Republican leaders resisted expansion for years, arguing that the promise of permanent 90% funding from Washington was either implausible or fiscally irresponsible. They no longer feel that way. I still do. The federal government’s current deficits are unsustainable. Either some future Congress and presidential administration will get serious about closing them — in which case states should expect that 90% Medicaid match to go away — or federal debt will reach economically ruinous levels.
That said, North Carolina’s Medicaid-expansion debate does illustrate that conservatives and progressives may agree on a major health-care initiative while maintaining very different long-term goals. Virtually all conservatives accept that health plans with massive government funding and regulation — in the form of Medicare, Medicaid, and heavily subsidized exchange plans — are here to stay, but can coexist alongside a robust market for health plans that are substantially private in funding and control.
Many progressives, by contrast, see this new Medicaid expansion as merely another step to their ultimate goal of a single-payer system. The next steps will be to lower the eligibility age for Medicare, for example, and to expand Medicaid coverage for long-term care.
In my view, we’ve spent the past two decades sliding down the slippery slope to Medicare/Medicaid for all. It’s time for conservatives to put on our spiked shoes and try to find a stopping place before it’s too late.
That means articulating a clear, attractive, practical alternative that preserves the maximum amount of choice, competition, private innovation, personal responsibility, and fiscal restraint. Fortunately, we don’t have to invent such a system from whole cloth. We can learn from the best practices of other countries.

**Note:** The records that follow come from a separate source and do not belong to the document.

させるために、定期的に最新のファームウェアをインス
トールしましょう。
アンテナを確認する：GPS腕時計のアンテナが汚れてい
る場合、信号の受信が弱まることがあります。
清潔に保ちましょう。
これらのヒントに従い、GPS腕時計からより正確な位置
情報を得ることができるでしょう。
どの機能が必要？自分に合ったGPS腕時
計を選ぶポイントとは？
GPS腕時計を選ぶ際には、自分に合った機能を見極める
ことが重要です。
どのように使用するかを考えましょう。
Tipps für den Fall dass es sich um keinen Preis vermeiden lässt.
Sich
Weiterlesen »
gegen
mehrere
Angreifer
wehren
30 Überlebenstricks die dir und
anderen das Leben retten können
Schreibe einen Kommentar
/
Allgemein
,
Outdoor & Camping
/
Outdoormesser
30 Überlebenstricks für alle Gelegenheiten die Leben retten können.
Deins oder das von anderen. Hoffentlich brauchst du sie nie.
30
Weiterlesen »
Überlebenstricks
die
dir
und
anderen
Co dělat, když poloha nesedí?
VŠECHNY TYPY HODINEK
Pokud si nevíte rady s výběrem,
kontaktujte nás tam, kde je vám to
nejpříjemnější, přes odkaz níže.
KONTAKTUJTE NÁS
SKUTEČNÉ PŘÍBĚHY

Contrary to popular belief, single-payer systems aren’t standard among other industrialized countries. Many rely on a combination of government and private health care arrangements to extend universal access to basic medical services. Some of these systems are arguably more pro-market and less heavily subsidized than ours is.
The Foundation for Research on Equal Opportunity (FREOPP) has just published its latest World Index of Healthcare Innovation. Its scholars use a wide array of data to rate health care systems on four criteria: quality, choice, technology, and fiscal responsibility.

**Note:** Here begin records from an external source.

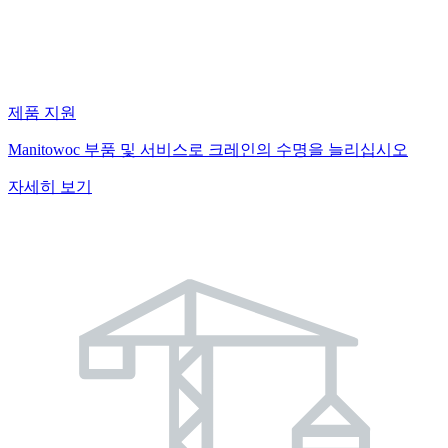
제품 지원
Manitowoc 부품 및 서비스로 크레인의 수명을 늘리십시오
자세히 보기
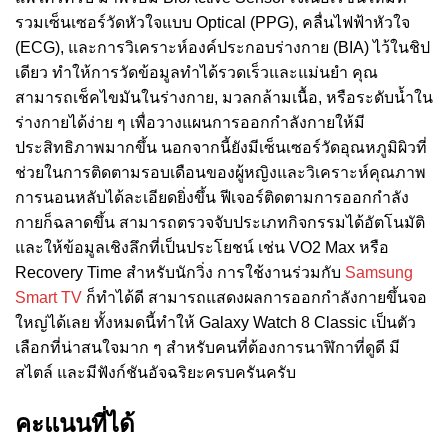
รวมเซ็นเซอร์วัดหัวใจแบบ Optical (PPG), คลื่นไฟฟ้าหัวใจ
(ECG), และการวิเคราะห์องค์ประกอบร่างกาย (BIA) ไว้ในชิป
เดียว ทำให้การวัดข้อมูลทำได้รวดเร็วและแม่นยำ คุณ
สามารถเช็คไขมันในร่างกาย, มวลกล้ามเนื้อ, หรือระดับน้ำใน
ร่างกายได้ง่าย ๆ เพื่อวางแผนการออกกำลังกายให้มี
ประสิทธิภาพมากขึ้น นอกจากนี้ยังมีเซ็นเซอร์วัดอุณหภูมิผิวที่
ช่วยในการติดตามรอบเดือนของผู้หญิงและวิเคราะห์คุณภาพ
การนอนหลับได้ละเอียดยิ่งขึ้น ฟีเจอร์ติดตามการออกกำลัง
กายก็ฉลาดขึ้น สามารถตรวจจับประเภทกิจกรรมได้อัตโนมัติ
และให้ข้อมูลเชิงลึกที่เป็นประโยชน์ เช่น VO2 Max หรือ
Recovery Time สำหรับนักวิ่ง การใช้งานร่วมกับ
Samsung
Smart TV
ก็ทำได้ดี สามารถแสดงผลการออกกำลังกายขึ้นจอ
ใหญ่ได้เลย ทั้งหมดนี้ทำให้ Galaxy Watch 8 Classic เป็นตัว
เลือกที่น่าสนใจมาก ๆ สำหรับคนที่ต้องการนาฬิกาที่ดูดี มี
สไตล์ และมีฟังก์ชันอัจฉริยะครบครันครับ
คะแนนที่ได้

Switzerland won the top ranking in the 2022 index, as it did in the previous two years. The Swiss system is based on competing private plans, not a government monopoly. In fact, only one of the six highest-ranking countries on the FREOPP index has a single-payer system.
“Private insurance systems empower patient choice, and create room for insurers to organically evolve their benefit designs without having to wait for politicians or regulators to act,” the FREOPP scholars write. “In addition, universal private systems tend to be more fiscally sustainable, because countries can means-test their subsidies and phase them out as one ascends the income scale.”
The United States doesn’t just outspend the rest of the developed world on health care. We already spend more tax dollars on health care than most of our peers do. That’s because we subject so little of our government subsidy to means-testing. Wealthy seniors and poor seniors get essentially the same Medicare coverage. And one of our largest subsidies — excluding employer-sponsored health insurance from taxable income — actually benefits upper-income households more than lower-income households, since the latter face lower marginal tax rates and are less likely to be enrolled in group health plans in the first place.
So, whether you agree or disagree with the North Carolina legislature’s decision to expand Medicaid, it’s time for serious thought about what happens next. At the state level, conservatives ought to fight for greater choice and competition among medical providers. At the federal level, conservatives ought to replace our current, inefficient system of tax subsidies with something fairer and fiscally sustainable.
If we don’t, the slope towards a single-payer system will only get slipperier.